■ EXERCISE A ■
Return the post on finding time astronomically, word for word with nothing altered.

[time-nuts] finding time astronomically.

J. Forster jfor at quikus.com
Tue Jan 24 04:59:32 UTC 2012


At the solstices, the derivative of the declination goes through just
about to zero, just like a sine wave.

-John

==============


> It might be useful to determine the rate of the sun's movement at
> the ends of the analemma.
>
> There is a passage grave north of Dublin, Ireland, that has a long
> passage from a shadow box above the entrance to a spiral carving on
> the rear wall. Light shines on the carving at the winter solstice.
>
> The waiting list to see this event fills up with New Agers about a
> year before the event. I asked our guide if that wasn't very hard
> on people who could only see the event on one day if that day was
> cloudy. "Oh, no," she said. "The event happens for 3-4 days on
> either side of the solstice."

■ PROVIDED ENTRIES ■
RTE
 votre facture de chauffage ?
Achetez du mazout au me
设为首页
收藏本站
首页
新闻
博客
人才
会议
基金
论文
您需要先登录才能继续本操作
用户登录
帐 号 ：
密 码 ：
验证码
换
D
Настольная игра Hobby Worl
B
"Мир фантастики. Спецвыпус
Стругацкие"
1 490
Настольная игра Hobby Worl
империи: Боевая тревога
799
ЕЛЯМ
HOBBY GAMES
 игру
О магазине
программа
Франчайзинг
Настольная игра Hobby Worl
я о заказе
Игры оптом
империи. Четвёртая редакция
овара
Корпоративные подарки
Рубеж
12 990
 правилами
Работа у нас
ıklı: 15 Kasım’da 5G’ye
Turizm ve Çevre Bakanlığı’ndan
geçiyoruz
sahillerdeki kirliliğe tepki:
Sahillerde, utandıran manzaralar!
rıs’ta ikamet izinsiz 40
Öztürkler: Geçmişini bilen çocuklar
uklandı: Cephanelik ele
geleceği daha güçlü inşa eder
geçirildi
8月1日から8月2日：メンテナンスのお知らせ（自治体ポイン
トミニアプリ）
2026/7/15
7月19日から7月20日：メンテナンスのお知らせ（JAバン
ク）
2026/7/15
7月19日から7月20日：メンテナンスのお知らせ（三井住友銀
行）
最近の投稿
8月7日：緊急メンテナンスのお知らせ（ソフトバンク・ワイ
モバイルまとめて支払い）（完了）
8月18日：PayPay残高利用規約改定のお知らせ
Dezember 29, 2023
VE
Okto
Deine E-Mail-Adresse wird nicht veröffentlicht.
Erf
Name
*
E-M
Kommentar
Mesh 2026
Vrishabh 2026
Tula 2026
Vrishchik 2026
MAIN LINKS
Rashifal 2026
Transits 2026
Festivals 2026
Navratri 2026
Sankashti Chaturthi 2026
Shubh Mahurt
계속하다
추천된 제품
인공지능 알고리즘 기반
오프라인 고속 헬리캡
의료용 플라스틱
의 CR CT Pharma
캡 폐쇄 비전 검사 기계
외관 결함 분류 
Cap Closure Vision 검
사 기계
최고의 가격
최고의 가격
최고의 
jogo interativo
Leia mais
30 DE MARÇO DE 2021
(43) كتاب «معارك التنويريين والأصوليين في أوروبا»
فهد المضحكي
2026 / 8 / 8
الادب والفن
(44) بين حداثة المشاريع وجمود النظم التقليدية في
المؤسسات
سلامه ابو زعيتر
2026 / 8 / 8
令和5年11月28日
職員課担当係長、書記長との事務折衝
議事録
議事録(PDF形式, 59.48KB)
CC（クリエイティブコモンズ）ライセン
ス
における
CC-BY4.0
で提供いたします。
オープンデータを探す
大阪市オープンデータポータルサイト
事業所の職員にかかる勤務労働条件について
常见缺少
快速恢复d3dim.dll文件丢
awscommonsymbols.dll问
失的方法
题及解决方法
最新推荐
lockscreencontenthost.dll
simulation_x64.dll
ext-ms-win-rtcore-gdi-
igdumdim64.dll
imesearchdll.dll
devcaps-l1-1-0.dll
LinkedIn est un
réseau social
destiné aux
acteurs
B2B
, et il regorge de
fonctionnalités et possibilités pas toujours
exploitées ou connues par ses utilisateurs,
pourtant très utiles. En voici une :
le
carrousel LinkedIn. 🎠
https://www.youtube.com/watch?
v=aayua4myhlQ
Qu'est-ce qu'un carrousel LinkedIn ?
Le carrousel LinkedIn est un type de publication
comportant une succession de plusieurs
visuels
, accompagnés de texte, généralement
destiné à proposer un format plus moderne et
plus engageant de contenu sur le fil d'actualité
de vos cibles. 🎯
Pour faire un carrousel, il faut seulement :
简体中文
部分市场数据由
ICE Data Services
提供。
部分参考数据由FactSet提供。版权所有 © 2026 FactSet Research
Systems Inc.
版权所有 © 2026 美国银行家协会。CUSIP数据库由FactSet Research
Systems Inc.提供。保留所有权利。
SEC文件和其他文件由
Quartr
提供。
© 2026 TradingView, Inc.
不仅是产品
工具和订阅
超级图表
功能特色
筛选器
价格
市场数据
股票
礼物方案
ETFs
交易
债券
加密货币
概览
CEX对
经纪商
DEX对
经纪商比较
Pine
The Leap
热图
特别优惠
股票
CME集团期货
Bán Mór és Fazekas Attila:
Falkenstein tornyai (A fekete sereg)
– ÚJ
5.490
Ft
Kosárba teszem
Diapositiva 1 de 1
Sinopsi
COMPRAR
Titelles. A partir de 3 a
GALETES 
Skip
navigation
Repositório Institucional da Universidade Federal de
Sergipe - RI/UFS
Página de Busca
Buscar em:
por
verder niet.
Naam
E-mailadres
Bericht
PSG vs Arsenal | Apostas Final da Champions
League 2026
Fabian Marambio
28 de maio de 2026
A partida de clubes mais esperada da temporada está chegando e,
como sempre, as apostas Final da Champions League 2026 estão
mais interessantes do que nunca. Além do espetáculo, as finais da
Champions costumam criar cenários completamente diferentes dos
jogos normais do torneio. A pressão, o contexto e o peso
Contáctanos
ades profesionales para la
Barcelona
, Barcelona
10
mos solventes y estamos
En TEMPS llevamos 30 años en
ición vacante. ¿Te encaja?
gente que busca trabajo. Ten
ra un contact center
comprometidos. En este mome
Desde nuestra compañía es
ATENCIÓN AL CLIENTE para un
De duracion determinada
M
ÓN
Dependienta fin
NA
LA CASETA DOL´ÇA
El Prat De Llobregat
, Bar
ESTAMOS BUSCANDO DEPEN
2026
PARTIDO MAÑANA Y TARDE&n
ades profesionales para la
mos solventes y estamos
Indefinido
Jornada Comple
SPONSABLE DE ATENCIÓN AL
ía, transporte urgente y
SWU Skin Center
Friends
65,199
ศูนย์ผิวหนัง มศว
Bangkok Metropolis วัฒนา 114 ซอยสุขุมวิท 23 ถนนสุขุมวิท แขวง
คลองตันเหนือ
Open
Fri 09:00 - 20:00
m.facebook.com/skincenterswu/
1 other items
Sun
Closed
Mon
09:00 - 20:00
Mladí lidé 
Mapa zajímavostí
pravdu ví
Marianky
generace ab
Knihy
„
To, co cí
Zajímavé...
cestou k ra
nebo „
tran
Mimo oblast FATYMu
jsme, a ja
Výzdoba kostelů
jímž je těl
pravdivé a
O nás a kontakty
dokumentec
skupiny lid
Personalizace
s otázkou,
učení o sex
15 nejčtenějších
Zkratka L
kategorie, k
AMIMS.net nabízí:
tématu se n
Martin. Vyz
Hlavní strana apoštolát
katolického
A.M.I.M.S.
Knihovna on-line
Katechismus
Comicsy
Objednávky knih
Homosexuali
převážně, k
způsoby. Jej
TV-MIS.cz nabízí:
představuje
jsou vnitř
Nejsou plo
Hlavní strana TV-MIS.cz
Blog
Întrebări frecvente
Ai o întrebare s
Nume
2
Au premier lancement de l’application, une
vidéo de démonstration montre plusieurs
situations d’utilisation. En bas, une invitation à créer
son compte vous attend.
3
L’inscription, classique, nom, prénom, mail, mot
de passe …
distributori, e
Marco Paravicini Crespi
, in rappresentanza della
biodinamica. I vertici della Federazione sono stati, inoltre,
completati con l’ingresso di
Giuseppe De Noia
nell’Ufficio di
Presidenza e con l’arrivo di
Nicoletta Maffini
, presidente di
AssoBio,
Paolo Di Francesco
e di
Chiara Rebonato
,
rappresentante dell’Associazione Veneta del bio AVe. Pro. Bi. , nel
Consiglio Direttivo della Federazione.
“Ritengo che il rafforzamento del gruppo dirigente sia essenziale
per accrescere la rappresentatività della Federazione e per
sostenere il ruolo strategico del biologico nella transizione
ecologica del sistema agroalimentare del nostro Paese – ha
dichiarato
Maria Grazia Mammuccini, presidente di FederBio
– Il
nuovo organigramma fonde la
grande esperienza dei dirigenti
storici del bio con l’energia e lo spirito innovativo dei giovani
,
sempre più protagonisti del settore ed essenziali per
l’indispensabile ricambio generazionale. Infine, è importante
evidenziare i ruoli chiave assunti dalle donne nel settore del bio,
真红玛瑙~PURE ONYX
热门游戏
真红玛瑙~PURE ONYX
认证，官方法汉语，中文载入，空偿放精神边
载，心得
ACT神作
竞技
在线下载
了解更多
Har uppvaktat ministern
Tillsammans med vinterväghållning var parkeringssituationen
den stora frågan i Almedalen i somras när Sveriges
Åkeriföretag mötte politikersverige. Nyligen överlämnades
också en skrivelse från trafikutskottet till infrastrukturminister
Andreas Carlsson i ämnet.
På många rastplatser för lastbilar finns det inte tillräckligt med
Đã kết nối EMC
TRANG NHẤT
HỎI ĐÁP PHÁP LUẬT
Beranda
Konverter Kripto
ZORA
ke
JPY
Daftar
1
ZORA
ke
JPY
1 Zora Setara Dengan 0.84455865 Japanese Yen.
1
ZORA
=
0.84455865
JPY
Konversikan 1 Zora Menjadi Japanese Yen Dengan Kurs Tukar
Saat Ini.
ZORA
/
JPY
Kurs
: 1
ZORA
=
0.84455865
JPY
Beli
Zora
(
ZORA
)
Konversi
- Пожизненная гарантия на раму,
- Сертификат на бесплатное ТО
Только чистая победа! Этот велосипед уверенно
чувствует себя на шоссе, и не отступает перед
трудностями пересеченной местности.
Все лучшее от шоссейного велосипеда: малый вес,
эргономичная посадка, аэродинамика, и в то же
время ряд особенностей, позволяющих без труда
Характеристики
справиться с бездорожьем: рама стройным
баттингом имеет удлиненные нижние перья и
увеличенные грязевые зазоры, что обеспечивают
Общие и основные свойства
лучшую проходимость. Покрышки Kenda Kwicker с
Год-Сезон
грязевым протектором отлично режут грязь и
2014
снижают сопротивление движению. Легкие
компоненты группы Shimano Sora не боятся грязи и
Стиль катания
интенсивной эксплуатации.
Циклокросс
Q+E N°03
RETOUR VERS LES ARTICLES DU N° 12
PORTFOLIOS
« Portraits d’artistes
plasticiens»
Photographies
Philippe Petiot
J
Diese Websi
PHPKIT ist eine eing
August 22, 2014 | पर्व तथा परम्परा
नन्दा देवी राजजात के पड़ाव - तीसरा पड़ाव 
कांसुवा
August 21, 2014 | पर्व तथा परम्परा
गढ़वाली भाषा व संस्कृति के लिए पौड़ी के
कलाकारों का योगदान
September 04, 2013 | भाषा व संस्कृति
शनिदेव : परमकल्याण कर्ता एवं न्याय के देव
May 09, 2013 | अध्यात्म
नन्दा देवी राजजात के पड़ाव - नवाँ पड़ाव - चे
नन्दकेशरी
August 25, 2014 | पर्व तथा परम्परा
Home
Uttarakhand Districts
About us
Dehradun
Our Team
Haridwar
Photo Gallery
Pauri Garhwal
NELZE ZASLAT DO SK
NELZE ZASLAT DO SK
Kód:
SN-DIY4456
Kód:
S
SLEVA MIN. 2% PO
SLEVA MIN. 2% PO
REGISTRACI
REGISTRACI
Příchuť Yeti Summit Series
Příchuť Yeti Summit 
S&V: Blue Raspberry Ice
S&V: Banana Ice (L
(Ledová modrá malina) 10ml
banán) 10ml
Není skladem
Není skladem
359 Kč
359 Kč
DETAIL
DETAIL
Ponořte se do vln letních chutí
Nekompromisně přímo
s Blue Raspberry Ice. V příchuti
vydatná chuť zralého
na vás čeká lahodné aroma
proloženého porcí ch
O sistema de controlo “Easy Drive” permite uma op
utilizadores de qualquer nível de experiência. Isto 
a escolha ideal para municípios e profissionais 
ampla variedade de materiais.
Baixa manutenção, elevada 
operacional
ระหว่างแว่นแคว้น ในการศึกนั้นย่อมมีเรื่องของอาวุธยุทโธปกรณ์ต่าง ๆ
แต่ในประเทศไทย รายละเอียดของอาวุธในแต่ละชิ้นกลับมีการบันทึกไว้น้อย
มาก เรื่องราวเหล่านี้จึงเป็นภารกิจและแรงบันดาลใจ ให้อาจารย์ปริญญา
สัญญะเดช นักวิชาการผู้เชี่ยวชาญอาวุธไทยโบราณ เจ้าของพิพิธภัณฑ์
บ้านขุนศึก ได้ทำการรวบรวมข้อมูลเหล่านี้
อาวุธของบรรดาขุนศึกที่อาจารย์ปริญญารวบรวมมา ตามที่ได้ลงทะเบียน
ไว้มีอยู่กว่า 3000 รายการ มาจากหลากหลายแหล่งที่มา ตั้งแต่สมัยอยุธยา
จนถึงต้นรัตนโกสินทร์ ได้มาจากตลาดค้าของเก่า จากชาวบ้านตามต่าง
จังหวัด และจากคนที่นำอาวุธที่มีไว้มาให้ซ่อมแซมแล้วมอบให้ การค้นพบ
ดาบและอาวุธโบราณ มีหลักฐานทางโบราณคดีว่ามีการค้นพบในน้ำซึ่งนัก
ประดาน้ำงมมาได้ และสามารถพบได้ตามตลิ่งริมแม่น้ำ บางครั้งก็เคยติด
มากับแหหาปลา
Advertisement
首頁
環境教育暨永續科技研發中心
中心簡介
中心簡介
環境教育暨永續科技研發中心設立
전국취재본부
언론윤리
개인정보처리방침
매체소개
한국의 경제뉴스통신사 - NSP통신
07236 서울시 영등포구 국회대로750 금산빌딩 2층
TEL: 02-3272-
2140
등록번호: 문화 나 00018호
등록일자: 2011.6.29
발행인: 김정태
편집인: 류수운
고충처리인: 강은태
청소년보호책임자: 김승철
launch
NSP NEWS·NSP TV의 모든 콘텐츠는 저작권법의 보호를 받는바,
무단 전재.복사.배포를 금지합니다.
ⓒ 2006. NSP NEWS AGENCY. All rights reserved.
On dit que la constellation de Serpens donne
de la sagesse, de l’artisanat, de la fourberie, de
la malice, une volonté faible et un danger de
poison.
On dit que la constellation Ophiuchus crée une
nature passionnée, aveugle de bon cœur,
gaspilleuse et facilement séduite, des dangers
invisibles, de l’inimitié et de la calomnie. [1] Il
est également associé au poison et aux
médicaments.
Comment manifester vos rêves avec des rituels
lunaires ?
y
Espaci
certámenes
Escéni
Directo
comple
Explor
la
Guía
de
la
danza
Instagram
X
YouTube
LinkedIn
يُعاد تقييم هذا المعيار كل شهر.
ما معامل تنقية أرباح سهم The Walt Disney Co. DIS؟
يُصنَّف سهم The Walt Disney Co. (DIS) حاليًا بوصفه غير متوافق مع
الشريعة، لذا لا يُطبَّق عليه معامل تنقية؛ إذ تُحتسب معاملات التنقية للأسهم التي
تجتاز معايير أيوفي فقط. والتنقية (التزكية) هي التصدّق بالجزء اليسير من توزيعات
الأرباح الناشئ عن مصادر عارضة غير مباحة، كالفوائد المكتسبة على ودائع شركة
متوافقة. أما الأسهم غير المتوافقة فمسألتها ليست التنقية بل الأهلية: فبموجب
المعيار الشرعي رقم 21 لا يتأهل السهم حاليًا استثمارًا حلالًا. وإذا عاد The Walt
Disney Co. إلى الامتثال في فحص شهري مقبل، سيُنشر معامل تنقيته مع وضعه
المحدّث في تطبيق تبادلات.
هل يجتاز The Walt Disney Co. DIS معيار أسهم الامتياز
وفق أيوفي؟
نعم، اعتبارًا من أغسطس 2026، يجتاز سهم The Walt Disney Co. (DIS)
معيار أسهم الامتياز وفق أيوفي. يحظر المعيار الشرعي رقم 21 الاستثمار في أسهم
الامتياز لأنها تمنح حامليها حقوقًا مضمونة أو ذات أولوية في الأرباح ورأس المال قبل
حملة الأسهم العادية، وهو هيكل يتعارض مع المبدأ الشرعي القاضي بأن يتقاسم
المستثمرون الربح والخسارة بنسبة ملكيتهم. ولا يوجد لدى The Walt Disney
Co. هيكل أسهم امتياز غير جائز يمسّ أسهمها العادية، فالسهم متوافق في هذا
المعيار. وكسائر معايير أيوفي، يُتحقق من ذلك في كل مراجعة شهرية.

■ EXERCISE B ■
Retype the listing from its first line through the line containing "réseau social", with both of those lines included and nothing changed.

■ WRITTEN SOLUTION A ■
[time-nuts] finding time astronomically.

J. Forster jfor at quikus.com
Tue Jan 24 04:59:32 UTC 2012


At the solstices, the derivative of the declination goes through just
about to zero, just like a sine wave.

-John

==============


> It might be useful to determine the rate of the sun's movement at
> the ends of the analemma.
>
> There is a passage grave north of Dublin, Ireland, that has a long
> passage from a shadow box above the entrance to a spiral carving on
> the rear wall. Light shines on the carving at the winter solstice.
>
> The waiting list to see this event fills up with New Agers about a
> year before the event. I asked our guide if that wasn't very hard
> on people who could only see the event on one day if that day was
> cloudy. "Oh, no," she said. "The event happens for 3-4 days on
> either side of the solstice."

■ WRITTEN SOLUTION B ■
RTE
 votre facture de chauffage ?
Achetez du mazout au me
设为首页
收藏本站
首页
新闻
博客
人才
会议
基金
论文
您需要先登录才能继续本操作
用户登录
帐 号 ：
密 码 ：
验证码
换
D
Настольная игра Hobby Worl
B
"Мир фантастики. Спецвыпус
Стругацкие"
1 490
Настольная игра Hobby Worl
империи: Боевая тревога
799
ЕЛЯМ
HOBBY GAMES
 игру
О магазине
программа
Франчайзинг
Настольная игра Hobby Worl
я о заказе
Игры оптом
империи. Четвёртая редакция
овара
Корпоративные подарки
Рубеж
12 990
 правилами
Работа у нас
ıklı: 15 Kasım’da 5G’ye
Turizm ve Çevre Bakanlığı’ndan
geçiyoruz
sahillerdeki kirliliğe tepki:
Sahillerde, utandıran manzaralar!
rıs’ta ikamet izinsiz 40
Öztürkler: Geçmişini bilen çocuklar
uklandı: Cephanelik ele
geleceği daha güçlü inşa eder
geçirildi
8月1日から8月2日：メンテナンスのお知らせ（自治体ポイン
トミニアプリ）
2026/7/15
7月19日から7月20日：メンテナンスのお知らせ（JAバン
ク）
2026/7/15
7月19日から7月20日：メンテナンスのお知らせ（三井住友銀
行）
最近の投稿
8月7日：緊急メンテナンスのお知らせ（ソフトバンク・ワイ
モバイルまとめて支払い）（完了）
8月18日：PayPay残高利用規約改定のお知らせ
Dezember 29, 2023
VE
Okto
Deine E-Mail-Adresse wird nicht veröffentlicht.
Erf
Name
*
E-M
Kommentar
Mesh 2026
Vrishabh 2026
Tula 2026
Vrishchik 2026
MAIN LINKS
Rashifal 2026
Transits 2026
Festivals 2026
Navratri 2026
Sankashti Chaturthi 2026
Shubh Mahurt
계속하다
추천된 제품
인공지능 알고리즘 기반
오프라인 고속 헬리캡
의료용 플라스틱
의 CR CT Pharma
캡 폐쇄 비전 검사 기계
외관 결함 분류 
Cap Closure Vision 검
사 기계
최고의 가격
최고의 가격
최고의 
jogo interativo
Leia mais
30 DE MARÇO DE 2021
(43) كتاب «معارك التنويريين والأصوليين في أوروبا»
فهد المضحكي
2026 / 8 / 8
الادب والفن
(44) بين حداثة المشاريع وجمود النظم التقليدية في
المؤسسات
سلامه ابو زعيتر
2026 / 8 / 8
令和5年11月28日
職員課担当係長、書記長との事務折衝
議事録
議事録(PDF形式, 59.48KB)
CC（クリエイティブコモンズ）ライセン
ス
における
CC-BY4.0
で提供いたします。
オープンデータを探す
大阪市オープンデータポータルサイト
事業所の職員にかかる勤務労働条件について
常见缺少
快速恢复d3dim.dll文件丢
awscommonsymbols.dll问
失的方法
题及解决方法
最新推荐
lockscreencontenthost.dll
simulation_x64.dll
ext-ms-win-rtcore-gdi-
igdumdim64.dll
imesearchdll.dll
devcaps-l1-1-0.dll
LinkedIn est un
réseau social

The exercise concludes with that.